Our mind has a compulsion to autocomplete, and visually that often means missing a lot of information. Seeing shadows as separate and distinct from their objects is an easy way to see more detail in the world. Shadows can be cast from natural or artificial light—one of my favorite street art pieces in the early 2000s was the work of Ellis Gallagher, who’d chalk thick lines around the shadows of bicycles, lampposts, and just about anything in Brooklyn.
A more permanent version of that concept in artist Nobuho Nagasawa’s series “Timecast” is carved in the pavement of the Brooklyn waterfront.
Want some more inspiration? My friend Chiara Bernasconi led a great Art Walk in 2011 (yikes, that was a decade ago?!) that was blogged on the New York Times website. (Sidenote: I remember the interviewer asking whether I’d consider myself an artist, to which I replied, “definitely not.” #lamestreammedia)
And shadows aren’t just for aesthetics. Eratosthenes, born around 276 B.C.E in what is now Libya, was the chief librarian of the library of Alexandria. He used shadows to calculate the circumference of the planet.
Eratosthenes was fascinated with geography and planned to make a map of the entire world. He realized he needed to know the size of Earth. … (He) had heard from travelers about a well in Syene (now Aswan, Egypt) with an interesting property: at noon on the summer solstice, which occurs about June 21 every year, the sun illuminated the entire bottom of this well, without casting any shadows, indicating that the sun was directly overhead. Eratosthenes then measured the angle of a shadow cast by a stick at noon on the summer solstice in Alexandria, and found it made an angle of about 7.2 degrees, or about 1/50 of a complete circle.

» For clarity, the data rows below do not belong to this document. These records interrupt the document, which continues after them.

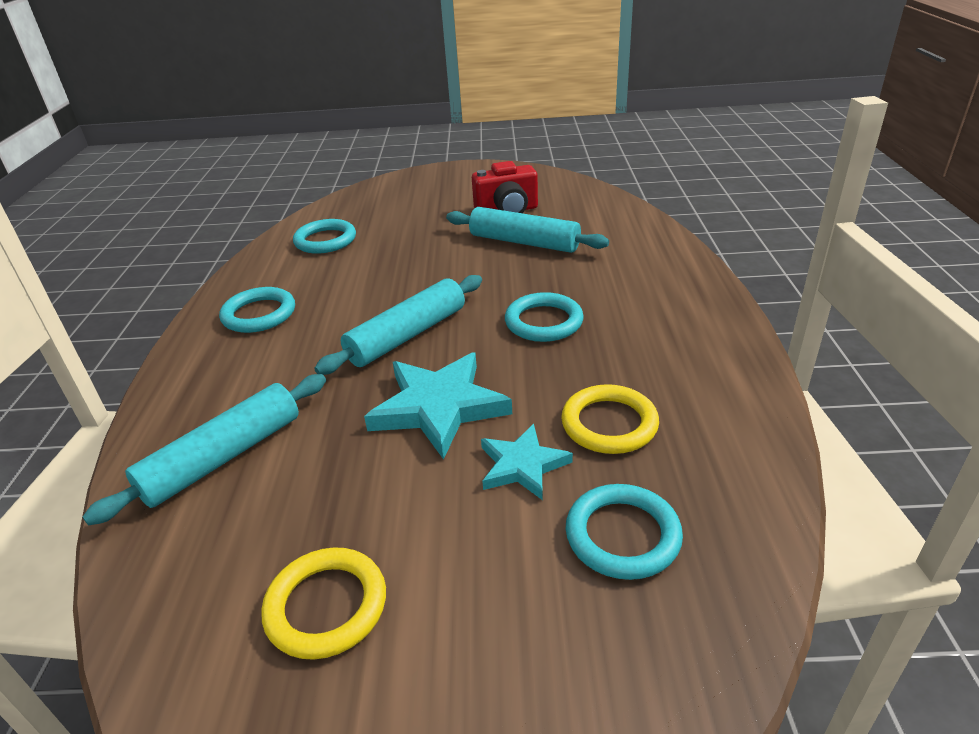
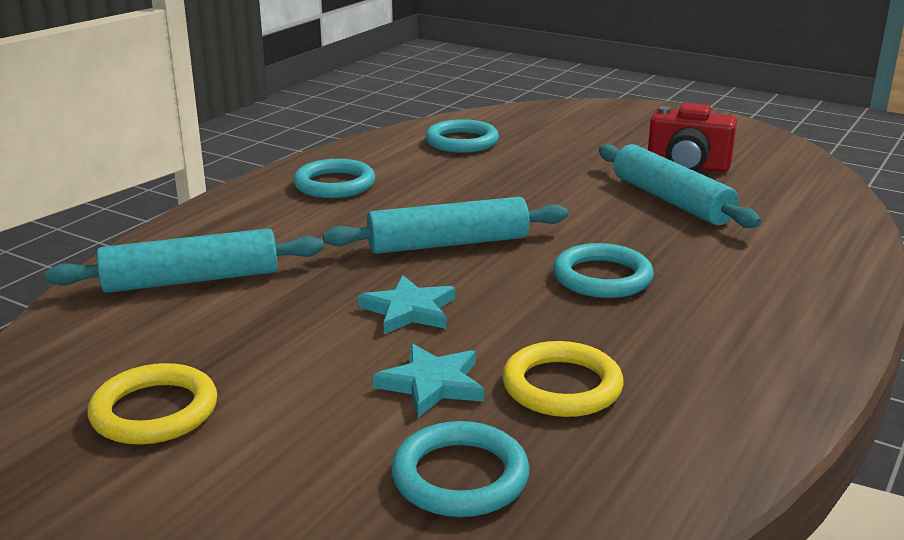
camera: 30 degrees right, 10 degrees down
turquoise star [364,353,512,460] -> turquoise star [358,275,455,334], size x0.60

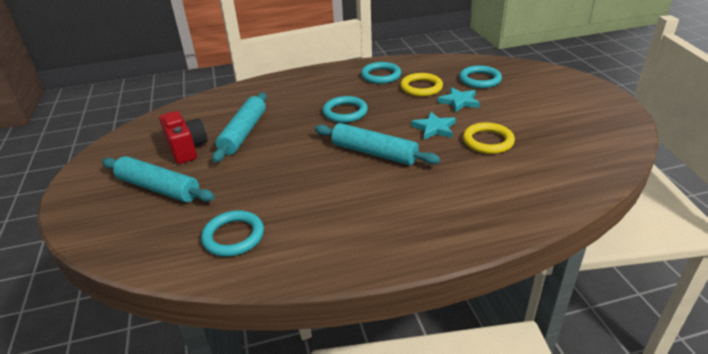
camera: 135 degrees left, 10 degrees up
turquoise rolling pin [46,228,324,293] -> turquoise rolling pin moved to [102,156,215,202]
yellow ring [88,363,217,445] -> yellow ring moved to [463,122,515,154]
turquoise ring [293,159,375,198] -> turquoise ring moved to [361,62,401,84]

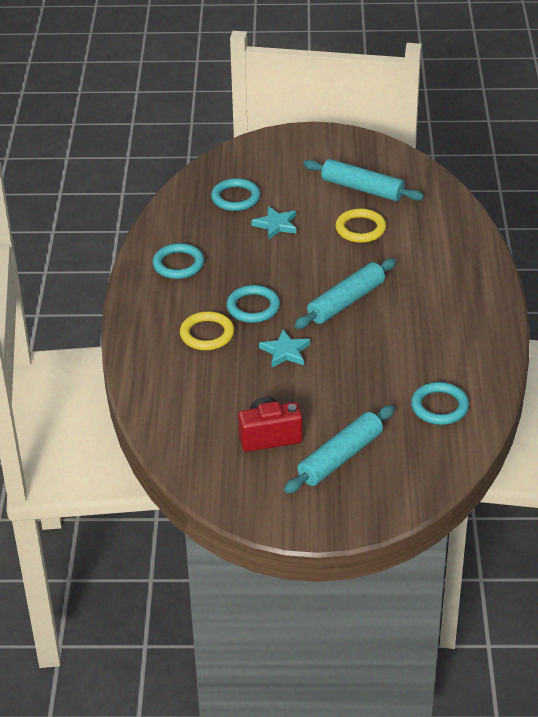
camera: 75 degrees left, 5 degrees up
turquoise rolling pin [212,92,267,163] -> turquoise rolling pin moved to [303,159,424,201]
yellow ring [400,73,443,96] -> yellow ring moved to [180,311,234,350]
turquoise star [411,112,456,139] -> turquoise star moved to [259,330,310,367]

He realized that if he knew the distance from Alexandria to Syene, he could easily calculate the circumference of Earth. … So Eratosthenes hired bematists, professional surveyors trained to walk with equal length steps. They found that Syene lies about 5000 stadia from Alexandria. Eratosthenes then used this to calculate the circumference of the Earth to be about 250,000 stadia. Modern scholars disagree about the length of the stadium used by Eratosthenes. Values between 500 and about 600 feet have been suggested, putting Eratosthenes’ calculated circumference between about 24,000 miles and about 29,000 miles. The Earth is now known to measure about 24,900 miles around the equator, slightly less around the poles.
So whether you’re seeing shadows as fleeting moments of visual interest, or to calculate sophisticated math, get to know the shadows in your world!